A warrant for the arrest of Byeon Yang-ho, the founder of South Korean buyout firm Vogo, was issued last week, according to a report in Reuters.
The report said Yang-ho was detained for questioning last Monday in relation to his former role as a high-ranking official in the South Korean Ministry of Finance and Economy. Two days later, the Seoul Central District Court issued the arrest warrant.
The warrant is understood to result from Yang-ho’s possible involvement in a cash-for-favours scandal at Hyundai Motor, the South Korean car manufacturer. Hyundai chairman Chung Mong-Koo is currently on trial for allegedly setting up slush funds and bribing government officials.
The report quoted a “senior Vogo official” as saying that Yang-ho denied the allegations against him.
Vogo was launched last year and has so far raised around 511 billion won ($530 million) on its way to a final target of $1.5 billion for its debut fund. In March this year, the firm signed a preliminary agreement to buy a majority stake in credit card processing firm BC Card and recently agreed to invest 120 billion won in Tong Yang Life Insurance Co.
The move against Yang-ho follows a series of investigations into the activities of foreign private equity firms operating in South Korea.

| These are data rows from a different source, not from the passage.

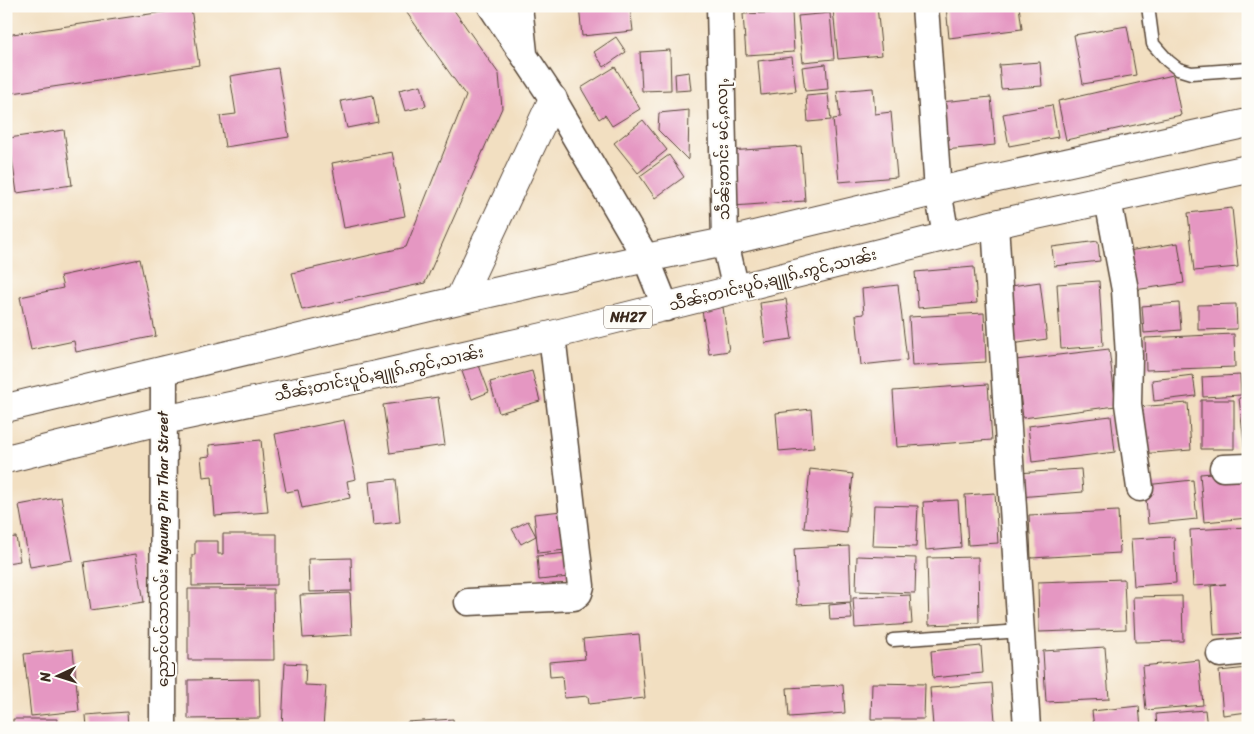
<svg xmlns="http://www.w3.org/2000/svg" width="1254" height="734" font-family="Sriracha,'Noto Sans Myanmar',sans-serif">
  <style>
    .building { fill: #e597c2 }
    .lines { fill: none; stroke-linecap: round; stroke-linejoin: round }
    .service-casing { stroke: #564536; stroke-width: 15 }
    .minor-casing { stroke: #564536; stroke-width: 29 }
    .trunk-casing { stroke: #564536; stroke-width: 30 }
    .service { stroke: #fff; stroke-width: 12 }
    .minor { stroke: #fff; stroke-width: 26 }
    .trunk { stroke: #fff; stroke-width: 28 }
    .labels { text-anchor: middle; stroke-width: 4.5; stroke-linejoin: round; paint-order: stroke }
    .shield { fill: #fdfcf7; stroke: #75695f; stroke-width: 1 }
    .shield-label { font-size: 14px; font-weight: bold; fill: #3b2a1e }
    .street-label { font-size: 15px; fill: #3b2a1e; stroke: #fdfcf7 }
  </style>
  <rect width="100%" height="100%" fill="#fdfcf7"/>
  <filter id="ink" filterUnits="userSpaceOnUse"><feTurbulence type="fractalNoise" baseFrequency=".02" numOctaves="2"/><feDisplacementMap in="SourceGraphic" scale="10" xChannelSelector="R" yChannelSelector="G"/><feConvolveMatrix kernelMatrix="1 2 1 2 8 2 1 2 1" color-interpolation-filters="sRGB"/></filter>
  <filter id="wash" filterUnits="userSpaceOnUse"><feTurbulence type="fractalNoise" baseFrequency=".0096" numOctaves="4" result="noise"/><feDisplacementMap in="SourceGraphic" scale="20" xChannelSelector="R" yChannelSelector="G"/><feGaussianBlur stdDeviation="1.12" result="paint"/><feColorMatrix in="noise" values="0 0 0 0 0 0 0 0 0 0 0 0 0 0 0 0 0 1.4 0 .05"/><feComposite in="paint" operator="in"/></filter>
  <g filter="url(#wash)">
    <rect width="100%" height="100%" fill="#f2dfc1"/>
    <g id="blocks">
      <path class="building" d="M402,6H451L499,74L502,108L425,283L302,310L292,273L406,247L466,96Z
        M579,6H630L633,31L582,36Z
        M797,6H811V7L797,9Z
        M863,6H877L882,55L838,59L833,9Z
        M946,6H1019L1022,29L949,38Z
        M191,8L199,65L6,94V35Z
        M792,12L794,52L746,55L743,14Z
        M830,13L834,59L803,62L798,16Z
        M1127,26L1136,75L1083,84L1074,35Z
        M616,37L626,52L604,67L594,52Z
        M670,50L671,90L642,91L640,52Z
        M792,57L796,91L761,95L758,61Z
        M1040,62L1042,86L1001,89L999,65Z
        M826,64L828,89L805,91L802,67Z
        M615,67L640,109L612,126L605,115L599,119L581,88Z
        M278,68L289,137L225,147L220,116L236,114L230,76Z
        M689,72L691,90L676,91L675,74Z
        M1173,75L1181,115L1066,140L1058,101Z
        M421,85L426,106L405,111L399,90Z
        M873,88L875,114L891,112L897,177L839,182L833,119L840,118L837,91Z
        M828,94L831,120L808,122L806,96Z
        M373,95L378,122L347,128L341,101Z
        M991,97L995,145L945,150L941,102Z
        M1052,105L1058,137L1009,146L1003,114Z
        M689,110L688,160L658,130L659,113Z
        M643,120L667,150L638,173L614,143Z
        M64,130L72,185L17,193L9,138Z
        M801,146L805,201L733,206L729,151Z
        M392,152L405,216L344,228L332,163Z
        M669,155L684,177L655,198L640,176Z
        M1232,208L1238,267L1194,271L1188,213Z
        M1098,241L1100,261L1054,266L1052,247Z
        M1178,243L1184,283L1134,290L1128,251Z
        M140,259L156,336L76,352L74,341L31,350L20,297L63,288L60,276Z
        M974,267L977,303L918,308L915,272Z
        M1099,281L1103,346L1061,349L1057,284Z
        M1040,282L1047,339L1011,344L1004,287Z
        M898,285L907,360L861,365L856,315L864,314L862,289Z
        M786,299L792,339L765,343L760,303Z
        M1179,303L1181,330L1144,333L1142,306Z
        M1236,304L1237,329L1198,330V305Z
        M723,307L729,351L709,354L702,310Z
        M984,313L986,362L912,366L909,317Z
        M1234,334L1235,367L1146,370L1145,338Z
        M1109,349L1116,406L1023,418L1016,360Z
        M477,360L489,392L472,399L460,366Z
        M532,371L540,401L499,413L490,382Z
        M1193,375L1196,396L1154,401L1152,380Z
        M1240,375L1241,395L1203,397L1202,377Z
        M988,384L992,440L897,447L893,391Z
        M438,397L445,445L390,453L383,405Z
        M1248,397V453H1245L1239,398Z
        M1201,400H1234V449H1201Z
        M1188,403L1191,450L1140,454L1137,407Z
        M811,409L814,448L779,451L776,413Z
        M1111,416L1115,452L1032,462L1028,426Z
        M344,420L356,479L347,481L350,498L302,508L298,490L286,492L275,434Z
        M261,440L268,512L215,516L212,476L203,477L201,457L210,456L209,445Z
        M810,469L853,474L847,533L804,528Z
        M1081,469L1083,492L1018,497L1017,473Z
        M1248,470V518L1204,522L1200,474Z
        M396,479L400,522L373,525L369,482Z
        M1193,480L1197,519L1148,524L1145,485Z
        M995,493L998,543L968,545L965,495Z
        M61,497L73,560L30,567L19,505Z
        M958,500L961,547L926,550L923,502Z
        M874,505L918,506L916,547L872,546Z
        M562,511L566,550L538,553L534,514Z
        M1118,511L1120,553L1031,558L1029,515Z
        M528,521L536,536L521,544L512,529Z
        M1248,527V633L1214,635L1211,586L1226,584L1193,586L1190,530Z
        M223,534H277V585L192,586V555H195V541H218V554H223Z
        M16,537L20,561L6,563V538Z
        M1174,537L1176,583L1134,586L1131,539Z
        M849,546L851,602L797,605L794,549Z
        M567,553L569,577L539,580L537,556Z
        M136,554L144,602L91,610L84,562Z
        M857,556L916,558L915,593L856,591Z
        M978,557L979,623L929,625L927,558Z
        M351,558L352,591L309,592L308,559Z
        M1124,579L1126,629L1039,632L1038,582Z
        M188,589H273L274,660H188Z
        M350,593L352,635L303,638L300,595Z
        M910,595L912,624L855,628L853,598Z
        M1182,596L1183,641L1135,642L1133,597Z
        M850,603L852,619L830,620L829,605Z
        M639,634L645,698L589,704L588,696L564,698L562,676L550,677L549,662L585,659L583,639Z
        M981,646L983,673L933,678L931,651Z
        M1105,647L1109,699L1046,702L1043,651Z
        M73,649L79,711L31,716L24,654Z
        M1199,660L1203,705L1146,710L1142,666Z
        M285,663L306,664L305,685L326,686L323,728H282Z
        M1248,668V712L1223,715L1219,671Z
        M259,679L260,718L188,719V680Z
        M872,683L925,684L924,719H871Z
        M992,683L995,721L933,726L930,688Z
        M843,685L845,713L789,717L787,688Z
        M1139,706L1141,728H1094L1092,711Z
        M1205,710L1207,728H1157L1156,714Z
        M127,712L128,728H87L86,715Z
        M13,719H57V728H13Z
        M453,719L454,728H408L407,722Z"/>
    </g>
  </g>
  <g filter="url(#ink)">
    <use href="#blocks" fill-opacity="0" stroke="#564536" stroke-width="1"/>
    <g class="lines">
      <defs>
        <path id="service" d="M1148,6L1153,44L1168,61L1178,69L1191,73L1248,69
          M893,640L1021,631"/>
        <path id="minor" d="M491,6L553,99L646,258L666,308
          M519,6L524,53
          M720,6L725,242L736,290
          M925,6L938,191L946,236
          M1108,200L1125,290L1129,356L1128,404L1140,488
          M995,224L1027,728
          M1223,468L1248,467
          M468,602L574,597L579,593L581,586L552,335
          M1220,654L1248,651
          M163,728L164,370"/>
        <path id="trunk" d="M459,300L553,99
          M6,408L459,300L646,258L725,242L938,191L1248,123
          M6,459L164,420L377,375L552,335L995,224L1248,169"/>
      </defs>
      <use href="#service" class="service-casing"/>
      <use href="#minor" class="minor-casing"/>
      <use href="#trunk" class="trunk-casing"/>
      <use href="#service" class="service"/>
      <use href="#minor" class="minor"/>
      <use href="#trunk" class="trunk"/>
    </g>
  </g>
  <g class="labels">
    <rect class="shield" x="604" y="305.5" width="48" height="23" rx="4"/>
    <g class="shield-label">
      <text x="628" y="322">NH27</text>
    </g>
    <g class="street-label">
      <text transform="translate(723 149) rotate(-91)" y="5">သဵၼ်ႈတၢင်း မင်ႇၵလႃႇ</text>
      <text transform="translate(773 280) rotate(-14)" y="5">သဵႅၼ်ႈတၢင်းပူဝ်ႇၶျူၵ်ႉဢွင်ႇသၢၼ်း</text>
      <text transform="translate(379 374) rotate(-12)" y="5">သဵႅၼ်ႈတၢင်းပူဝ်ႇၶျူၵ်ႉဢွင်ႇသၢၼ်း</text>
      <text transform="translate(163 549) rotate(-90)" y="5">ညောင်ပင်သာလမ်း Nyaung Pin Thar Street</text>
    </g>
  </g>
  <rect width="1254" height="734" fill="none" stroke="#fdfcf7" stroke-width="25"/>
  <g transform="translate(58 676) rotate(266)" stroke="#fdfcf7" stroke-width="4" paint-order="stroke">
  <path d="M0-4L9 19L0 12L-9 19Z" fill="#3b2a1e"/>
  <text y="-8" font-size="14" font-weight="bold" text-anchor="middle" fill="#3b2a1e">N</text>
  </g>
</svg>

The most high-profile of these has involved Lone Star, the Dallas-based investor being scrutinised for possible malpractice in relation to its 2003 acquisition of Korea Exchange Bank. Responding to the ongoing investigation, Lone Star managing partner John Grayken claimed in a recent press conference that the investment climate in South Korea was “anti-foreign”.
Grayken’s view is by no means unorthodox. A report earlier this year in the Korea Times said that homegrown funds like Vogo were expected to assume the role of protecting management control of domestic companies from the ‘risk of hostile foreign acquisitions’.
Contrary to such observations, it appears the war against private equity professionals is also now being waged on the home front.